The Cybertruck was meant to be a home run for Tesla with annual planned production to exceed 250,000 units. That did not happen. Elon Musk’s siding with Donald Trump before and after the election, his support for Germany’s right-wing AfD party, and his cutthroat actions with DOGE pretty much turned the whole world against the once popular electric car brand. Tesla sales are down literally everywhere. Indeed, analysts and commentators are asking — can the company survive?
The Guardian said the truck’s poor sales and the company’s shifting marketing strategies indicate a potential downturn, while USA Today and CNN comment that declining profits and a soured reputation for Musk are damaging the brand.
Over 10,000 unsold Cybertrucks amount to $800 million
Tesla today has over 10,000 unsold Cybertrucks sitting in lots around the U.S. that amount to around $800 million. That’s an inventory to last for at least three months if they stop making the trucks now. That’s based on past sales performance before the election.
The brand then puts its hopes on the newly facelifted and just-launched Model Y but the anti-Musk sentiment has led to hundreds of Model Ys just sitting on lots gathering dust, with the Model Y Launch Edition failing to sell out as originally expected by the firm.
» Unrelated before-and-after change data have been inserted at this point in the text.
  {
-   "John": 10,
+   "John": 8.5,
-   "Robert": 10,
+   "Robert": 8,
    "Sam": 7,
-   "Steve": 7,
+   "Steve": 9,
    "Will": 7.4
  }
Sales down 75% in Netherlands and 62% in the UK
Overseas Tesla’s sales are tanking more than in the the U.S. In the Netherlands for example, sales are down 75% compared to April of 2024. Meanwhile, in the U.K., sales plummeted 62% while in Germany as it gives up market share to carmakers including BYD and VW. News that a privately imported Cybertruck had been stopped and impounded by British police only compounded previous reports that the truck had been banned in the country for its excessive size, weight and sharp, potentially dangerous metal edges.
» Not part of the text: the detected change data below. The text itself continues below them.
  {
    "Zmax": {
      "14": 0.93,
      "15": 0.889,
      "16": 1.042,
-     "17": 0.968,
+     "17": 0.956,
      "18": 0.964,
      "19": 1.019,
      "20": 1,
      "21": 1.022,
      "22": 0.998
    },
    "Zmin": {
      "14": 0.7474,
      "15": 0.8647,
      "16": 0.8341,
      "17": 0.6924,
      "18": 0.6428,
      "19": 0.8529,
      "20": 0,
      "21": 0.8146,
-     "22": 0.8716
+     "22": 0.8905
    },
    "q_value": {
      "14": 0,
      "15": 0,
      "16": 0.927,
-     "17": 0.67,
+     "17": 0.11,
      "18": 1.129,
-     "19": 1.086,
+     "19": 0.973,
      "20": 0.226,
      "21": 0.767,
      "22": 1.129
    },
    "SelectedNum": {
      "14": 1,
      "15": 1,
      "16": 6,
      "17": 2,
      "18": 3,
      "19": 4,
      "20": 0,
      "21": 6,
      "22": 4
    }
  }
Tesla sales in China are down 6% year-by-year which may not seem significant, but China is a crucial market for the American EV brand, so falling sales there are alarming.
The bottom line is whether Tesla can make a comeback, from the brink, with new models and advanced self-driving tech. Will its new Model 3 and Y stand up against the EV onslaught from China and Korea? Medium.com questions this idea by suggesting that while the Model 3 is a viable EV, the Kia EV3 undercuts the Model 3 by around $5,000 in some markets including the UK, plus the Kia has a higher quality interior and charges as quickly as the Tesla.
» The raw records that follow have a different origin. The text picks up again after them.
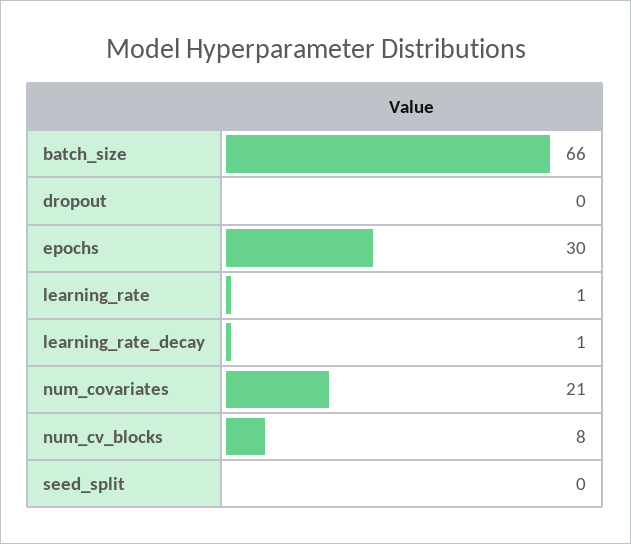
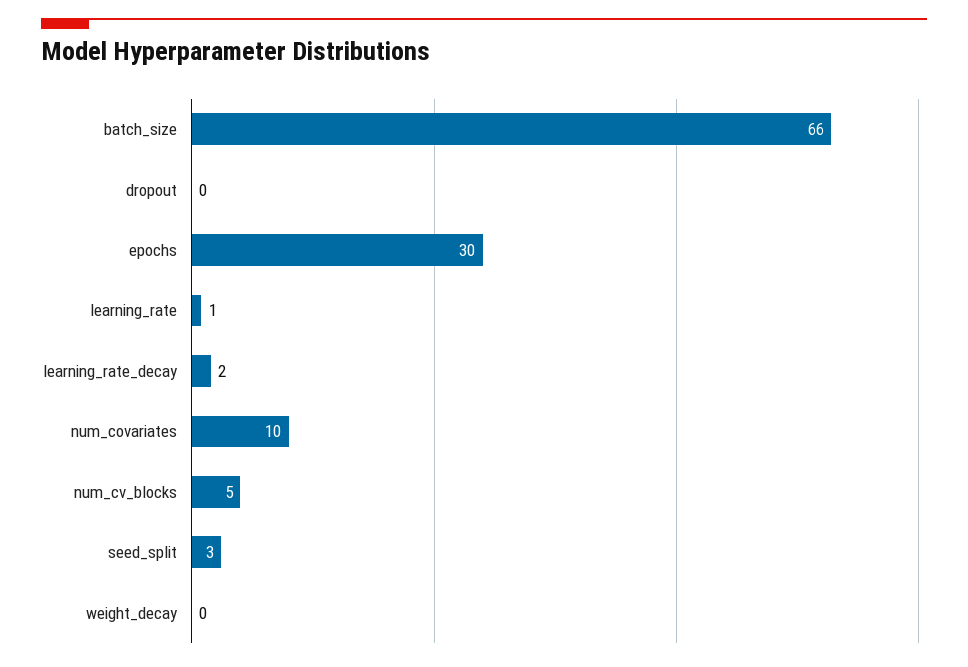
  {
    "batch_size": 66,
    "dropout": 0,
    "epochs": 30,
    "learning_rate": 1,
-   "learning_rate_decay": 1,
+   "learning_rate_decay": 2,
-   "num_covariates": 21,
+   "num_covariates": 10,
-   "num_cv_blocks": 8,
+   "num_cv_blocks": 5,
-   "seed_split": 0
+   "seed_split": 3,
+   "weight_decay": 0
  }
XPeng G6 is better and cheaper than Tesla Model Y
Meanwhile, the popular Electric Viking Youtube channel in Australia focused on a problem that will increasingly plague Tesla sales worldwide. Site owner Sam Evans says that he canceled his Tesla Model Y order and instead opted for a Chinese-made XPeng G6—which is the same size as a Model Y and built in a similar way using Tesla-style giga casting—simply because of price and cost performance. (Check out the second part of the following video for the XPeng-Tesla comparison as the first half is about a tank crushing a Model 3).
He explains a crucial fact—that XPeng and other EV makers bought a Tesla Model Y several years ago, dismantled it, and then made their own EV a bit better in terms of quality, luxury and price. And price was a major factor here. The AUD$59,800 price for the XPeng G6 long range was virtually the same as that for the AUD$58,900 Tesla Model Y standard version. Tesla’s long range model is around $10,000 more.
The Cybertruck fiasco, with all its recalls and public backlash in hurting Tesla, but it’s this price and quality reality that, if not confronted by Tesla, could compound and lead to the company losing more market share and eventually failing, not to mention the motoring public’s continued negative reactions to Musk’s ongoing antics.